- _To do_: Where the line containing "Figure 12. Droplet" appears, start copying; continue through the last line below and copy nothing else.

- _Exercise inputs_:
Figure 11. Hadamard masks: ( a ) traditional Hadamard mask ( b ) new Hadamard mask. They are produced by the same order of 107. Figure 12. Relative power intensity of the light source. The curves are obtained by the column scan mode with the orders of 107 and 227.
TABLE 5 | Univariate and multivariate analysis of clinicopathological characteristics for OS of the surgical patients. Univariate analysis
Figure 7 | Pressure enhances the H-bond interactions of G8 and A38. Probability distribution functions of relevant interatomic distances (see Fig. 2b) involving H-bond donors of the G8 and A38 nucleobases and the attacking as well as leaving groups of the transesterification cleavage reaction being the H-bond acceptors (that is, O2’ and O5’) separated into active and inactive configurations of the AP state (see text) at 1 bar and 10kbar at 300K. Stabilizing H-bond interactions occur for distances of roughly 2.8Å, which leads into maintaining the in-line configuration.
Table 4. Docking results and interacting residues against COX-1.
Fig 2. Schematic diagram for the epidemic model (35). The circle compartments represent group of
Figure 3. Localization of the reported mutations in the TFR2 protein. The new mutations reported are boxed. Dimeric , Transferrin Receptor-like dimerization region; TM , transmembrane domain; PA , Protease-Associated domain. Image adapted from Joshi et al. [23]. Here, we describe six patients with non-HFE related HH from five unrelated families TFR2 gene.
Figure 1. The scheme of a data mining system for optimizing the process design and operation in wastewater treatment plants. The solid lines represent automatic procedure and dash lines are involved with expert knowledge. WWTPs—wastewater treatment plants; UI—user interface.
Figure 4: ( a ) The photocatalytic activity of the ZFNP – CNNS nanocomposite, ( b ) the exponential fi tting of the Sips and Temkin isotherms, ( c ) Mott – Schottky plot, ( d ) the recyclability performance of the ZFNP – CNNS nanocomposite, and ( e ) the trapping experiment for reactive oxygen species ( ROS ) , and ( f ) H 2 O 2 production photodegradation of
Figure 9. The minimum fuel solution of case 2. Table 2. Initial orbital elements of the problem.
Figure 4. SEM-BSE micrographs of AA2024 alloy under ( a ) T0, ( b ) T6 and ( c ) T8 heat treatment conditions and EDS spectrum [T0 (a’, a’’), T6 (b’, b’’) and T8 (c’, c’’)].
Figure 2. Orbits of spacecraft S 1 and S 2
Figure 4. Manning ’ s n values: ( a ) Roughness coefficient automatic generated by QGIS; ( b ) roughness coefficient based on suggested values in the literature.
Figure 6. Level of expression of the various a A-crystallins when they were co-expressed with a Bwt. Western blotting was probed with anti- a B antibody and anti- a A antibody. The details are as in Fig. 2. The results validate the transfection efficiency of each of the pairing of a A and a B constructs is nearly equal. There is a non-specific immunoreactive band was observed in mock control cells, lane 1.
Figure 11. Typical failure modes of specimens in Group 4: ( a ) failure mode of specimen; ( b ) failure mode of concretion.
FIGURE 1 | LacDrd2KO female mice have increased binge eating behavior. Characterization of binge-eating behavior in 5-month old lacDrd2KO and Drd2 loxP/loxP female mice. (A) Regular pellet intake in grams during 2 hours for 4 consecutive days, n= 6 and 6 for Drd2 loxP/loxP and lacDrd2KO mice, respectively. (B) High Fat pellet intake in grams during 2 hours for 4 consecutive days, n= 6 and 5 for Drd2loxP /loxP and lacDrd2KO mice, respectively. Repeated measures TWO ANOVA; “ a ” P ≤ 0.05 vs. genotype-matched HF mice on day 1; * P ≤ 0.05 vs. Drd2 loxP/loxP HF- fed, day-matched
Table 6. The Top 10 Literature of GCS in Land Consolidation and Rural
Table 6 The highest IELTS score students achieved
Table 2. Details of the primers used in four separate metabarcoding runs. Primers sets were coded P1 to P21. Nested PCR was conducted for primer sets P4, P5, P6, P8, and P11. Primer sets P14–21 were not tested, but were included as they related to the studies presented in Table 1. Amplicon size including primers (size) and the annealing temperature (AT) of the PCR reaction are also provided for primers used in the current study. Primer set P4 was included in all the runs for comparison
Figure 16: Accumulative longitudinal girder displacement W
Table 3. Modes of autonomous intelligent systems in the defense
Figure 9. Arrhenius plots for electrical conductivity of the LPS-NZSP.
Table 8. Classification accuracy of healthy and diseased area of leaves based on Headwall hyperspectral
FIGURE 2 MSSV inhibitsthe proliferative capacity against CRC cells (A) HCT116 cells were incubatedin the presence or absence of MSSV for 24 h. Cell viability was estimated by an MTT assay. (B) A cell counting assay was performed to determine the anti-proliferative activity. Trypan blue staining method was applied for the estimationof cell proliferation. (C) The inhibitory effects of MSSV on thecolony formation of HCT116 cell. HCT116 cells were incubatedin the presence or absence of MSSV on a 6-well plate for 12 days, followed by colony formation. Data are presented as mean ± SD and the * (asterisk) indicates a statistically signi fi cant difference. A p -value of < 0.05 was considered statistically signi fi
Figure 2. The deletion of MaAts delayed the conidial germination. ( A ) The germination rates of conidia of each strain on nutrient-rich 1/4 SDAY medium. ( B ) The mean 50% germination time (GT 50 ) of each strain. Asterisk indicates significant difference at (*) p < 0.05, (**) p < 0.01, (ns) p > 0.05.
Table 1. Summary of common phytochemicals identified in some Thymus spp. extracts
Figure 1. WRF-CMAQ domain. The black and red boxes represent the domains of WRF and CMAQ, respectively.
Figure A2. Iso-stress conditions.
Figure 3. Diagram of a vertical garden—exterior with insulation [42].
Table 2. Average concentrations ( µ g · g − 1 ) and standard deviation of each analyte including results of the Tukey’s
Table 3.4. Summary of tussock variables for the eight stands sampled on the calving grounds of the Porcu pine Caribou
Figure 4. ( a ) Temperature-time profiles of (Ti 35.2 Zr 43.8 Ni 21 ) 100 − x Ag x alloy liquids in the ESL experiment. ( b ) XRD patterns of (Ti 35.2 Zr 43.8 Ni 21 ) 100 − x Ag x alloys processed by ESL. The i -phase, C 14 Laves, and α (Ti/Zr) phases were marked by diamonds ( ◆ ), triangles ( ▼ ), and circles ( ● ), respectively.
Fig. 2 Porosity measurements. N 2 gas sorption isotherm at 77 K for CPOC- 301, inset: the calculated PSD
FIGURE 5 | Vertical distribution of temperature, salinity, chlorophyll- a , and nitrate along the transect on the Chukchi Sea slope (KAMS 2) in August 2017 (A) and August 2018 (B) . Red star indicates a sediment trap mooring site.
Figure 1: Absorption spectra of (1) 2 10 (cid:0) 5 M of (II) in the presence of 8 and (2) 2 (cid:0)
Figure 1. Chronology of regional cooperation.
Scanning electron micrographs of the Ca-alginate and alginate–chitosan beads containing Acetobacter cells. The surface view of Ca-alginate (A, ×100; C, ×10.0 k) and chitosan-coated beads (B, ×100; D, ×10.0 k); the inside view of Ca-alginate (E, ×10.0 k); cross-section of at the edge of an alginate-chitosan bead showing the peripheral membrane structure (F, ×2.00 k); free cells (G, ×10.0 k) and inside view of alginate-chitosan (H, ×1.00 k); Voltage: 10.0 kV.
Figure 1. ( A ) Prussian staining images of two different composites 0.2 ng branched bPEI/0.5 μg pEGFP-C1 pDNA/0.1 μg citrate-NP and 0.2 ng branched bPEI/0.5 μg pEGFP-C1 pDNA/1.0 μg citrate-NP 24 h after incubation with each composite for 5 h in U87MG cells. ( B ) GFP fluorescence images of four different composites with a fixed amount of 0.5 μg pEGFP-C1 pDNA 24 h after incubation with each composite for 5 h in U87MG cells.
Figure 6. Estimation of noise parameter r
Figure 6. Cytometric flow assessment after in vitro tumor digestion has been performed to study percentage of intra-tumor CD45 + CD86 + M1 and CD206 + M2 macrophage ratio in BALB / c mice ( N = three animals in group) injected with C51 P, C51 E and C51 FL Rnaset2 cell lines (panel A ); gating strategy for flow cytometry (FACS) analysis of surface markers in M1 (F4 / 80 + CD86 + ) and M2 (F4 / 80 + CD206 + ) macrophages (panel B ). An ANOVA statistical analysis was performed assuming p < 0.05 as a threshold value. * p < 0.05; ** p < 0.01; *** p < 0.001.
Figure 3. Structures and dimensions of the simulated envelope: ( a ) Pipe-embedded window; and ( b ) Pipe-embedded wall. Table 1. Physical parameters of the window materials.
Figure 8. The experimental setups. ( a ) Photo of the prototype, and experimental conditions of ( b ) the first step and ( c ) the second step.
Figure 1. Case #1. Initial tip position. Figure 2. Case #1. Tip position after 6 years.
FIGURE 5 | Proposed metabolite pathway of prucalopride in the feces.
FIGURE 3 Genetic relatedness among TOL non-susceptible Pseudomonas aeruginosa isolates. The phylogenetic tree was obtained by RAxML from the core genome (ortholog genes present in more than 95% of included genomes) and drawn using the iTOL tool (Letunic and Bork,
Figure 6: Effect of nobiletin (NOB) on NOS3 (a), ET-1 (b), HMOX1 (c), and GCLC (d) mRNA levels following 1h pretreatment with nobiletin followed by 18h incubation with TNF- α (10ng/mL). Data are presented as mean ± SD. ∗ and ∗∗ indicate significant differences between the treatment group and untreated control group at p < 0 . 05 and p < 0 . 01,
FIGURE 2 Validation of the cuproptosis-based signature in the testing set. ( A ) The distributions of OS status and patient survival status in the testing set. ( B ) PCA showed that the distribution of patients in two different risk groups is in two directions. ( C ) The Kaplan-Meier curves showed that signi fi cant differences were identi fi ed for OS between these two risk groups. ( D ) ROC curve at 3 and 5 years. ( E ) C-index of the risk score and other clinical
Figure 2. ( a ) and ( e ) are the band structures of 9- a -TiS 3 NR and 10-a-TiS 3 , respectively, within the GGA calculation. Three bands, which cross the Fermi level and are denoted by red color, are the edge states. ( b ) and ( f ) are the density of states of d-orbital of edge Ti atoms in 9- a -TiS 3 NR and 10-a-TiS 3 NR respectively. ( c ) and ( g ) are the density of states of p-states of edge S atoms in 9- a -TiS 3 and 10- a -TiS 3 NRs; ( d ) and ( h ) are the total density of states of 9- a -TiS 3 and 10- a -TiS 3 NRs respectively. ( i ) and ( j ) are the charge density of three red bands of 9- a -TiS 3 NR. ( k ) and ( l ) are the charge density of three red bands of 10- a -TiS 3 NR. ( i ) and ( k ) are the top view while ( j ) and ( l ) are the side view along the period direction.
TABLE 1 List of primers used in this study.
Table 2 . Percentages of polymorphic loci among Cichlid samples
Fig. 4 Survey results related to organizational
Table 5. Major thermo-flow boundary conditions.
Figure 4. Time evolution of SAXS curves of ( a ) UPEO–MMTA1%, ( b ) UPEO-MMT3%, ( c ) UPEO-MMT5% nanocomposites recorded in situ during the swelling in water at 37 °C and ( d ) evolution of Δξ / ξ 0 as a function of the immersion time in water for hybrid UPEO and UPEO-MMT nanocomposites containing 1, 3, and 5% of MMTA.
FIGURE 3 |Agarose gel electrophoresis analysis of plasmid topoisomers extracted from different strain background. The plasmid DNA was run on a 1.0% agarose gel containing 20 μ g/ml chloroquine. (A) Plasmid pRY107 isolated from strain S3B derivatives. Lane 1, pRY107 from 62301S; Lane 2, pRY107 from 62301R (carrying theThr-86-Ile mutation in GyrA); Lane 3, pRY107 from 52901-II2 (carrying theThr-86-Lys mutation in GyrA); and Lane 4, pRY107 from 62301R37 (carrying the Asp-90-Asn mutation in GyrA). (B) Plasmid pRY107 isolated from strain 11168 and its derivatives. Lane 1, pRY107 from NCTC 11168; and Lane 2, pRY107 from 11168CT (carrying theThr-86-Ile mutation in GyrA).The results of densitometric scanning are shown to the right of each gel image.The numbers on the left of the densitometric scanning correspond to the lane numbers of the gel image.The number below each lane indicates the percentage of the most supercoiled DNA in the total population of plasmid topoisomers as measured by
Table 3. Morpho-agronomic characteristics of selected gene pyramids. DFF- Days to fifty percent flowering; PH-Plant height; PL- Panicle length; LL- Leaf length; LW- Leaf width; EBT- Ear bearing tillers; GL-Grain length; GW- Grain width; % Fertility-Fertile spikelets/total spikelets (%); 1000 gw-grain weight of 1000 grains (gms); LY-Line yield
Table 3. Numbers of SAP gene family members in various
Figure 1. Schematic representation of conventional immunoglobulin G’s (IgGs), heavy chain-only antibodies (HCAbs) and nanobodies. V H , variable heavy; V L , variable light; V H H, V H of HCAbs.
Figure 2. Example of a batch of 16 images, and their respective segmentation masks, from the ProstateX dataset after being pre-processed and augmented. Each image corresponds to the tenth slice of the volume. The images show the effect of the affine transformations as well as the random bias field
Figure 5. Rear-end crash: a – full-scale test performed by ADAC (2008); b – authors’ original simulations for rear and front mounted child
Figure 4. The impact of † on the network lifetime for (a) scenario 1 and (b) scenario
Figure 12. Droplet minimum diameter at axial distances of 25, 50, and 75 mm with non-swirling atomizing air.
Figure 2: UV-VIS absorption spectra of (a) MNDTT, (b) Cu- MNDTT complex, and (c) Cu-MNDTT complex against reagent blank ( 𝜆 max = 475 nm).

- _Solution for this task_:
Figure 12. Droplet minimum diameter at axial distances of 25, 50, and 75 mm with non-swirling atomizing air.
Figure 2: UV-VIS absorption spectra of (a) MNDTT, (b) Cu- MNDTT complex, and (c) Cu-MNDTT complex against reagent blank ( 𝜆 max = 475 nm).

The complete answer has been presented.